Ted Thacker’s been a stalwart of Colorado’s Front Range music scene for a good 25 years or so (maybe longer; that’s just when I first heard him) [full disclosure: I’ve been friends with Ted since I first heard his music 25 or so years ago].
Everything he’s done, from the riotously entertaining and stunningly great quasi-punk band Baldo Rex, to beatbox-backed (and eventually full band) Veronica, to “I Cried Like a Little Boy,” a composition of his that was a hit for fellow Coloradans DeVotchka, Ted’s top flight musicianship is obvious. His six-string acumen and songwriting gifts (not to mention his fearless, endearing stage presence) make him more than a “local musician.” I’ve always thought of Ted as a world class artist who just happens to live near me.
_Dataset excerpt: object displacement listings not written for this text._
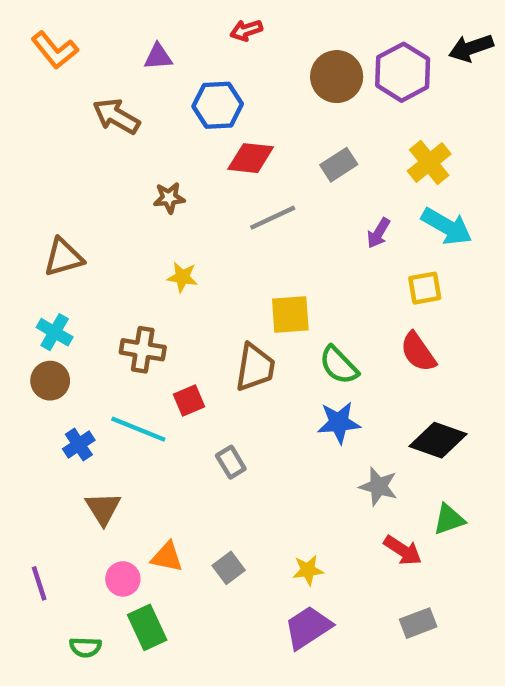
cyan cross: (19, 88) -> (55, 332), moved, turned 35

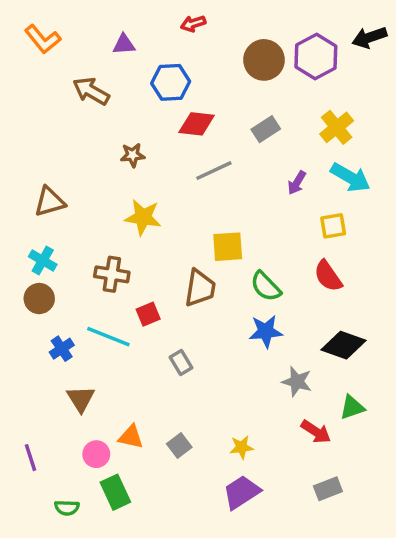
yellow star: (182, 277) -> (143, 217), size x1.5

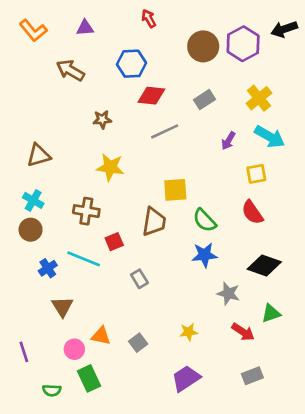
red arrow: (193, 24) -> (149, 19), turned 78
purple triangle: (124, 44) -> (85, 28), moved
yellow star: (242, 447) -> (189, 332), moved

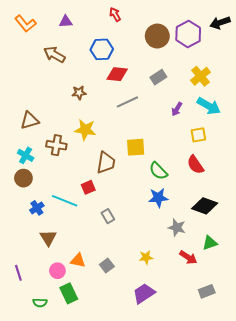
brown cross: (86, 211) -> (56, 145), moved
brown trapezoid: (154, 222) -> (106, 163), moved
gray rectangle: (252, 376) -> (207, 291), moved

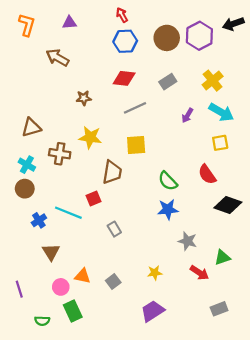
orange L-shape: (26, 24) -> (27, 25), turned -125
blue hexagon: (102, 49) -> (125, 41), moved
yellow square: (198, 135) -> (220, 143), moved
yellow square: (136, 147) -> (136, 145), moved
black diamond: (205, 206) -> (228, 205), moved

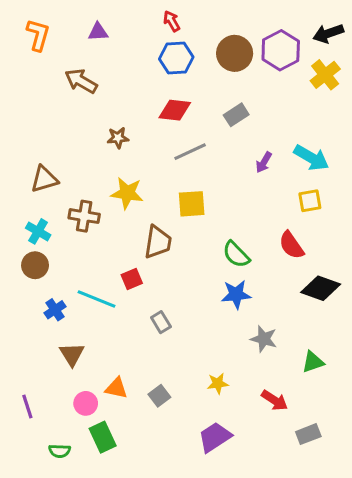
yellow cross: (213, 81) -> (325, 75), moved
red arrow: (199, 273) -> (275, 400), moved

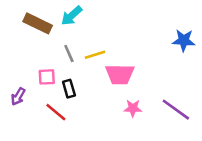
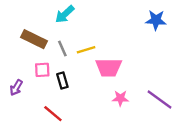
brown rectangle: (38, 23) -> (34, 39), moved
blue star: (184, 40) -> (156, 20), moved
red line: (56, 112) -> (53, 114), moved

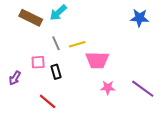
brown rectangle: (34, 39) -> (31, 18), moved

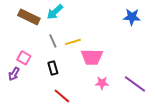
pink square: (38, 62) -> (24, 58), moved, turned 32
red line: (48, 101) -> (62, 96), moved

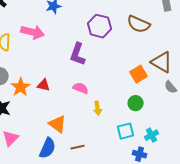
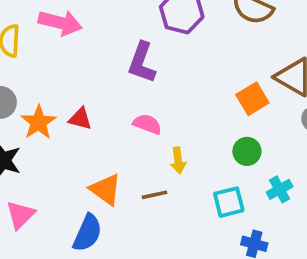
cyan cross: (152, 135) -> (280, 189), moved
brown line: (78, 147) -> (155, 195), moved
Working under the anagrammatic guise of The Red Tack, Ted’s just dropped an album that shows just how far he’s come musically, and how much more he has to offer us. On The (K)night of the Sorrowful Face, The Red Tack’s punkcowboypoet, happysad, drunksober persona plays us a dozen tales of living, loving, driving and crying. Cleverly disguised as twangy acoustic country (the good kind), Thacker slips in strains of punk, pop, exquisite balladry and even a little electronic texture.
It won’t take long (we estimate about two bars into the opening "The Ballad of Slim Cessna”) before you hear that this is some serious business. The kind of music that gets it’s hooks into you and — we hope — never lets go. This record feels like an arrival, an evolution, a culmination. Treat yourself.